**Consigne 1:** Selon le texte sur la laïcité, quel événement a fait apparaître pour la première fois l'idée de l'État laïque dans sa netteté entière ?
**Consigne 2:** Reprenez le texte sur la laïcité entre « Ce mot est nouveau, et, quoique » et « dans son ampleur. », inclus, en remplaçant « néologisme » par « terme nouveau ».

**Extrait de la page:**
===============

Ce mot est nouveau, et, quoique correctement formé, il n’est pas encore d’un usage général. Cependant le néologisme est nécessaire, aucun autre terme ne permettant d’exprimer sans périphrase la même idée dans son ampleur.
La laïcité de l’école à tous les degrés n’est autre chose que l’application à l’école du régime qui a prévalu dans toutes nos institutions sociales. Nous sommes partis comme la plupart des peuples, d’un état de choses qui consistait essentiellement dans la confusion de tous les pouvoirs et de tous les domaines, dans la subordination de toutes les autorités à une autorité unique, celle de la religion. Ce n’est que par le lent travail des siècles que peu à peu les diverses fonctions de la vie publique se sont distinguées, séparées les unes des autres et affranchies de la tutelle étroite de l’Église. La force des choses a de très bonne heure amené la sécularisation de l’armée, puis celle des fonctions administratives et civiles, puis celle de la justice. Toute société qui ne veut pas rester à l’état de théocratie pure est bientôt obligée de constituer comme forces distinctes de l’Église, sinon indépendantes et souveraines, les trois pouvoirs législatif, exécutif, judiciaire.
Mais la sécularisation n’est pas complète quand sur chacun de ces pouvoirs et sur tout l’ensemble de la vie publique et privée le clergé conserve un droit d’immixtion, de surveillance, de contrôle et de veto. Telle était précisément la situation de notre société jusqu’à la Déclaration universelle des droits de l’homme. La Révolution française fit apparaître pour la première fois dans sa netteté entière l’idée de l’État laïque, de l’État neutre entre tous les cultes, indépendant de tous les clergés, dégagé de toute conception théologique. L’égalité de tous les Français devant la loi, la liberté de tous les citoyens, la constitution de l’état civil et du mariage civil, et en général l’exercice de tous les droits civils désormais assuré en dehors de toute condition religieuse, telles furent les mesures décisives qui consommèrent l’œuvre de sécularisation. Malgré les réactions, malgré tant de retours directs ou indirects à l’ancien régime, malgré près d’un siècle d’oscillations et d’hésitations politiques, le principe a survécu : la grande idée, la notion fondamentale de l’État laïque, c’est à dire la délimitation profonde entre le temporel et le spirituel, est entrée dans nos mœurs de manière à ne plus en sortir. Les inconséquences dans la pratique, les concessions de détail, les hypocrisies masquées sous le nom de respect des traditions, rien n’a pu empêcher la société française de devenir, à tout prendre, la plus laïque, la plus séculière de l’Europe.

===============

**Informations extraites:**
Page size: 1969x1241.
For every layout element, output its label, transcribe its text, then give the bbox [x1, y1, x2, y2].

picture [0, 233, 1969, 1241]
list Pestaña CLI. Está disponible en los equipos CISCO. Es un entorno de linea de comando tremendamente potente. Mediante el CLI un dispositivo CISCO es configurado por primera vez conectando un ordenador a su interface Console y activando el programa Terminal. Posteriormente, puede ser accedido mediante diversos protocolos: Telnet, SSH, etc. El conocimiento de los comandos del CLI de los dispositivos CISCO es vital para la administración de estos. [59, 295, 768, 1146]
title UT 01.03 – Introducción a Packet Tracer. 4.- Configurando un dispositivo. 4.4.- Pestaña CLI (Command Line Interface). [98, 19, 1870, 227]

===============

**Solution 1:** La Révolution française.

**Solution 2:**
Ce mot est nouveau, et, quoique correctement formé, il n’est pas encore d’un usage général. Cependant le terme nouveau est nécessaire, aucun autre terme ne permettant d’exprimer sans périphrase la même idée dans son ampleur.